▶ **WHAT TO DO**
Write out the records word for word, beginning at the line that contains "like **2460** m³" and ending after the line that contains "The pulse rate is **79** bpm".

Instrument reading data:
◇ ◇ ◇ ◇ ◇

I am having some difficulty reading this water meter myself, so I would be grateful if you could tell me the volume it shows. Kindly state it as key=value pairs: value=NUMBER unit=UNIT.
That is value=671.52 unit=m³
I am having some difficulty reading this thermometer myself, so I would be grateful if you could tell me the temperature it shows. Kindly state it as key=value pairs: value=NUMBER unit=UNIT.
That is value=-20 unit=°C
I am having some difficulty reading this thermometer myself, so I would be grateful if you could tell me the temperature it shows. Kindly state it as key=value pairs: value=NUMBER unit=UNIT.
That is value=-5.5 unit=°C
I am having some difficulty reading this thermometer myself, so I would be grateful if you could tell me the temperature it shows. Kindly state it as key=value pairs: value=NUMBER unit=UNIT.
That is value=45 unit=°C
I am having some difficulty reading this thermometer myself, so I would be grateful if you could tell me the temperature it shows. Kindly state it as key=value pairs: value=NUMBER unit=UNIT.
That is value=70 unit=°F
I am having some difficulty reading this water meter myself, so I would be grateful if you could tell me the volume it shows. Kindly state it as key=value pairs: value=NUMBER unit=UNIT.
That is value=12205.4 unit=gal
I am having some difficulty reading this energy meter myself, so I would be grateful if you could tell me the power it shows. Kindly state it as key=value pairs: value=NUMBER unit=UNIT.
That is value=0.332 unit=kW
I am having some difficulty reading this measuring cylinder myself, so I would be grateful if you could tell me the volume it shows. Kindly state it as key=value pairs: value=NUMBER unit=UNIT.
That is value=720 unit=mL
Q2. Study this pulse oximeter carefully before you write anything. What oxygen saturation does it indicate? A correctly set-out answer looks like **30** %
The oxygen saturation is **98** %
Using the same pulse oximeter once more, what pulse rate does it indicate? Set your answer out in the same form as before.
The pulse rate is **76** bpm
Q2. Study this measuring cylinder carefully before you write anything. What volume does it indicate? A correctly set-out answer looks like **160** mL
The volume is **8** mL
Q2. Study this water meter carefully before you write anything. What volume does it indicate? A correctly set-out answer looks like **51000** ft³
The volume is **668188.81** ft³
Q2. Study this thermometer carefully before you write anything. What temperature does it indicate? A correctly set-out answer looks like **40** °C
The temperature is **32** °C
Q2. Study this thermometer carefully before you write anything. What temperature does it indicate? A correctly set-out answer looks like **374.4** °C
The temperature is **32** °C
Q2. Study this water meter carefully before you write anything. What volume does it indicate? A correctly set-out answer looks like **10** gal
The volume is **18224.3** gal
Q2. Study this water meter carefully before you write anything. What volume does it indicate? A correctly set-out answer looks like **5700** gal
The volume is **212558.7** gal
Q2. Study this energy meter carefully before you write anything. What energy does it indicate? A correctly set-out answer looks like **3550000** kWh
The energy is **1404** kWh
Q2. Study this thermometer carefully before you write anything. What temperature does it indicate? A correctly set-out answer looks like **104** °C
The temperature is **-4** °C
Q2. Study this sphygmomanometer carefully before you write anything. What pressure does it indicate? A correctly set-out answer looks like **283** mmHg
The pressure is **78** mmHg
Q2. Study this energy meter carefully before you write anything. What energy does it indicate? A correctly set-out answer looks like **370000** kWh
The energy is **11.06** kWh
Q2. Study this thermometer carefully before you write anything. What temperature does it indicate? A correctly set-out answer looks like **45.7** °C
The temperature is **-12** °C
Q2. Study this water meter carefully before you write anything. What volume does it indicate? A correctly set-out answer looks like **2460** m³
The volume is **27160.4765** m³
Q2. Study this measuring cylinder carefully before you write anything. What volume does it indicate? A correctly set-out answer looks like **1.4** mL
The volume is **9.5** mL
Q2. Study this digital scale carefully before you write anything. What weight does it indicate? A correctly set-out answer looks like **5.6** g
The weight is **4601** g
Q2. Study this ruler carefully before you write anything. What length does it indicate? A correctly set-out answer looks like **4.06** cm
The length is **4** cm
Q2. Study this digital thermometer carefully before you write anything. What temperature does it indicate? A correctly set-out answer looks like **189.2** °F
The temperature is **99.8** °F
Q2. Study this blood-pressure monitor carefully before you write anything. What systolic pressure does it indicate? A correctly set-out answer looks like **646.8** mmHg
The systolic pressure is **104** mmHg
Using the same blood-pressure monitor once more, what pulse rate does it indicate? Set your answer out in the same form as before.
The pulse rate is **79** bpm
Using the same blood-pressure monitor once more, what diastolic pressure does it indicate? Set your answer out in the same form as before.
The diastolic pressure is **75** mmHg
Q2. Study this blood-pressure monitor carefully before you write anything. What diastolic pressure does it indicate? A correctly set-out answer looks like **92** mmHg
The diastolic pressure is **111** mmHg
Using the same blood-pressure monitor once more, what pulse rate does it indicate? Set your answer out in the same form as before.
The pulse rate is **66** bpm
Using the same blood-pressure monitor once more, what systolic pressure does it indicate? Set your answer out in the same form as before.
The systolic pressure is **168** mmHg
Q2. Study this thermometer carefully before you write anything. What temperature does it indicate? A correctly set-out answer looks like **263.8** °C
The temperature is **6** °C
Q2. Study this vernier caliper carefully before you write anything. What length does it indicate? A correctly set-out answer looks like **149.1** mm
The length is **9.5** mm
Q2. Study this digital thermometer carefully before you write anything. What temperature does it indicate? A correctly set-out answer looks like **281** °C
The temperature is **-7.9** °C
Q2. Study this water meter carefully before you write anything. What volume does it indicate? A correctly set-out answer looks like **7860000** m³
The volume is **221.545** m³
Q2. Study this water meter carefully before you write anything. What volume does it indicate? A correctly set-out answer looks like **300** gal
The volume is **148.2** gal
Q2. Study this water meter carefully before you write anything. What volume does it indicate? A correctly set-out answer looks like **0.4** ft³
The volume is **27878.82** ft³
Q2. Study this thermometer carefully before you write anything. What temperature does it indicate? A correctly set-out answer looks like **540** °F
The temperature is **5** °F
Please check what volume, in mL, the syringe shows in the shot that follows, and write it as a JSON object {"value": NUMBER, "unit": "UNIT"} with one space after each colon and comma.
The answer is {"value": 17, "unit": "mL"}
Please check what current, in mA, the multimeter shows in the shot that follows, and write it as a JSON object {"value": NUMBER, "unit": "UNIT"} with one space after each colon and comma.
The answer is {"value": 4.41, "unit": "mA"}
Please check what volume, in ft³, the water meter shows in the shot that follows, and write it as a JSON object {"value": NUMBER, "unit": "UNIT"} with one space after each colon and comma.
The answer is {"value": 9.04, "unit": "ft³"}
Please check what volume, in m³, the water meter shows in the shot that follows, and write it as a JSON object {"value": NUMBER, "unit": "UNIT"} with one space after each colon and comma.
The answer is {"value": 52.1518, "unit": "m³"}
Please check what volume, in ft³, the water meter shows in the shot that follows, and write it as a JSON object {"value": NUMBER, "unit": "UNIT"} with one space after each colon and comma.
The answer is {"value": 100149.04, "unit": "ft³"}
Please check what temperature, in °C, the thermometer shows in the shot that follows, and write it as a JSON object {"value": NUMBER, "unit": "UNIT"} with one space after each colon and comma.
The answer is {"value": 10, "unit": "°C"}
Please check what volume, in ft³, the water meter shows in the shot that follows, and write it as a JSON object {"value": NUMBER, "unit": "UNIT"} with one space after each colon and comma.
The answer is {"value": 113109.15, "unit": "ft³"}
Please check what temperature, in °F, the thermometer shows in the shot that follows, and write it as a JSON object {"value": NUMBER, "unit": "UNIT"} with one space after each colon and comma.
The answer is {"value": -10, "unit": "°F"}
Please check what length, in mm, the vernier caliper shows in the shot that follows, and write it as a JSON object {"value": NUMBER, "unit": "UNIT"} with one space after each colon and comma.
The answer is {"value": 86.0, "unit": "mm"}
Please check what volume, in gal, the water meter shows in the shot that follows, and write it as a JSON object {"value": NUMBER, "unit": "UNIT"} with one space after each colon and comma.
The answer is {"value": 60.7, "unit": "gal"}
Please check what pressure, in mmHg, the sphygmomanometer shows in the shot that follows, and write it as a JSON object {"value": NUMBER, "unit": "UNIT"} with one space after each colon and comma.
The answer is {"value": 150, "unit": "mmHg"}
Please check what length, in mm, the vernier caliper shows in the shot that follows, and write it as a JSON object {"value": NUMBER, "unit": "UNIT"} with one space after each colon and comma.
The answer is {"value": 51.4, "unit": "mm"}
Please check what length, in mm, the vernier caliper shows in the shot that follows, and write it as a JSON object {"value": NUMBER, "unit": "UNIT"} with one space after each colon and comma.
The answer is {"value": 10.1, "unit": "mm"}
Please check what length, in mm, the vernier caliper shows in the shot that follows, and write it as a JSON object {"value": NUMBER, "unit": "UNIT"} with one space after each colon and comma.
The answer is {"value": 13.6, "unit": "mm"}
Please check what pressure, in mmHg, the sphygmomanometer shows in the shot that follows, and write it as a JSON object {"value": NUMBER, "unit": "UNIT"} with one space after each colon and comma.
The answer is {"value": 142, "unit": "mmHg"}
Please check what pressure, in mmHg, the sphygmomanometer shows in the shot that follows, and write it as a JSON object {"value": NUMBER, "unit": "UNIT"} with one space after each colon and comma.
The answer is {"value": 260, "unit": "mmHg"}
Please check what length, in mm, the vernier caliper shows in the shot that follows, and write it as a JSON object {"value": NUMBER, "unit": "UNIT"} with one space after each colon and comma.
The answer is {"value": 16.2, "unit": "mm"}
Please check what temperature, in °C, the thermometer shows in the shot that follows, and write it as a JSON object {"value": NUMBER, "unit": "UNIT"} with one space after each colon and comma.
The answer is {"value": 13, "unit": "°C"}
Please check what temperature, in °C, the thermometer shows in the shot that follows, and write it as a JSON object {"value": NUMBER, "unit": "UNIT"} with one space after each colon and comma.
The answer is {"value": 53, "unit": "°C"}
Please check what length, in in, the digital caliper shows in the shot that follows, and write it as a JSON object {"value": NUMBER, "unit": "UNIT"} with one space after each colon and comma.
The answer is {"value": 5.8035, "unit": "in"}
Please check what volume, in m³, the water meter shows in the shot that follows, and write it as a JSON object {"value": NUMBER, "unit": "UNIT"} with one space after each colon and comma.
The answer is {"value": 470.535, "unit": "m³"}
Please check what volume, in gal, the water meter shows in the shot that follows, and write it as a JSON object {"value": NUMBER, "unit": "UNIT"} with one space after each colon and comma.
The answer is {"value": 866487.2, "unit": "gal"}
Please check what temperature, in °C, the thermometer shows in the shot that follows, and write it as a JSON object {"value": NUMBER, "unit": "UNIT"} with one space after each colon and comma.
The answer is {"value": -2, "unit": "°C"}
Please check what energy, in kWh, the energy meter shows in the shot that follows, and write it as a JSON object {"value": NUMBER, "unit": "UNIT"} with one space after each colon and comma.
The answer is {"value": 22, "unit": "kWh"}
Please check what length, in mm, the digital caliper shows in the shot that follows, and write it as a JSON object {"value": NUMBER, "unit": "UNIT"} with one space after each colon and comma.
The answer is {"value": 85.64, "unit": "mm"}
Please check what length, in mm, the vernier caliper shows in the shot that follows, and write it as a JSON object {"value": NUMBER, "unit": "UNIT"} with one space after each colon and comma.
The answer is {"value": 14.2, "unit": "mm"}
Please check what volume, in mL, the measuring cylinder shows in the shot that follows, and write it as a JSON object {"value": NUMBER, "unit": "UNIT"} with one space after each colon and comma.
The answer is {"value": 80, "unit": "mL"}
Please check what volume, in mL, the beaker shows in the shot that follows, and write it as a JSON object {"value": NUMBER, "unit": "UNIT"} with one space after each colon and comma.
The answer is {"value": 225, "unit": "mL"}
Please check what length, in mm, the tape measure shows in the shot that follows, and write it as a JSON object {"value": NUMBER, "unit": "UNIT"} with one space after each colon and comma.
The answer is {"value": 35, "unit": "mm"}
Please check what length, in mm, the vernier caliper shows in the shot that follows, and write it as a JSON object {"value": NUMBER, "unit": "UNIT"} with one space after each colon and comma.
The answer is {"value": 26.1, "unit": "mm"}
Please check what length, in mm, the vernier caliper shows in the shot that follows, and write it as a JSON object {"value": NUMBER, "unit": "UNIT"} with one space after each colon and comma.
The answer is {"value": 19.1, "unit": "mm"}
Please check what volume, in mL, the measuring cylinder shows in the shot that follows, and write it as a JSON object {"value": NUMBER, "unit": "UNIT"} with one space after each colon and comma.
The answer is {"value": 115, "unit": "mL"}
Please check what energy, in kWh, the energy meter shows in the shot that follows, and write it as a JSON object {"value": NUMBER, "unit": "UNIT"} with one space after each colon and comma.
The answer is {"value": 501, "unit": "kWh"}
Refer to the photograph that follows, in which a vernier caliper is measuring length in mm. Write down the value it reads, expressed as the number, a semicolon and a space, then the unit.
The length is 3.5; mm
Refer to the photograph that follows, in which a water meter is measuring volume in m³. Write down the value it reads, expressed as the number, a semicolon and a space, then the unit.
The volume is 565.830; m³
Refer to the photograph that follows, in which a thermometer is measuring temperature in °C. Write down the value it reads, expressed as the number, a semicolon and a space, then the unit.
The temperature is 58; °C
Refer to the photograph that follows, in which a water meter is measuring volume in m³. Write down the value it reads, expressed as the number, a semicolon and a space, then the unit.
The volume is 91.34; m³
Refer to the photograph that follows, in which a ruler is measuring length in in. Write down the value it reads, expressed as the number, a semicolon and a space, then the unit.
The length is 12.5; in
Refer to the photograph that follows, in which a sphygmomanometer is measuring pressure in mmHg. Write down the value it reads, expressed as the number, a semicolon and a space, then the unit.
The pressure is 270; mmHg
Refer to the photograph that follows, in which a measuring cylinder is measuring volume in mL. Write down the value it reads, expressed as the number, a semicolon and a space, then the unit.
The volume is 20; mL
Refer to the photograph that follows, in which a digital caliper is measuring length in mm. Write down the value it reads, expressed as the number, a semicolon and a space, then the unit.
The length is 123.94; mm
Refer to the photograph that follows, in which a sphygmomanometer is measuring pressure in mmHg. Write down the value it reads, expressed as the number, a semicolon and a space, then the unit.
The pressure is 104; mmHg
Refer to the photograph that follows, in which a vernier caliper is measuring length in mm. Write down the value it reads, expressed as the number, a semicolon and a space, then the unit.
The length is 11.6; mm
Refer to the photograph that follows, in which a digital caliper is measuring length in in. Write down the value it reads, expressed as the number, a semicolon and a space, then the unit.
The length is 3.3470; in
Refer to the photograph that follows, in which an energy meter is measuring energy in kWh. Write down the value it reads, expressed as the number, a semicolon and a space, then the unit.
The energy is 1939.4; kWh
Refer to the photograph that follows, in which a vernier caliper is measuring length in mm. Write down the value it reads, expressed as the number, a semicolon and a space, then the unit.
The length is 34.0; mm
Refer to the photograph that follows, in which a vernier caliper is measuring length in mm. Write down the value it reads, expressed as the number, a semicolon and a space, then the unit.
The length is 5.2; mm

◇ ◇ ◇ ◇ ◇

▶ **YOUR SOLUTION**
Q2. Study this water meter carefully before you write anything. What volume does it indicate? A correctly set-out answer looks like **2460** m³
The volume is **27160.4765** m³
Q2. Study this measuring cylinder carefully before you write anything. What volume does it indicate? A correctly set-out answer looks like **1.4** mL
The volume is **9.5** mL
Q2. Study this digital scale carefully before you write anything. What weight does it indicate? A correctly set-out answer looks like **5.6** g
The weight is **4601** g
Q2. Study this ruler carefully before you write anything. What length does it indicate? A correctly set-out answer looks like **4.06** cm
The length is **4** cm
Q2. Study this digital thermometer carefully before you write anything. What temperature does it indicate? A correctly set-out answer looks like **189.2** °F
The temperature is **99.8** °F
Q2. Study this blood-pressure monitor carefully before you write anything. What systolic pressure does it indicate? A correctly set-out answer looks like **646.8** mmHg
The systolic pressure is **104** mmHg
Using the same blood-pressure monitor once more, what pulse rate does it indicate? Set your answer out in the same form as before.
The pulse rate is **79** bpm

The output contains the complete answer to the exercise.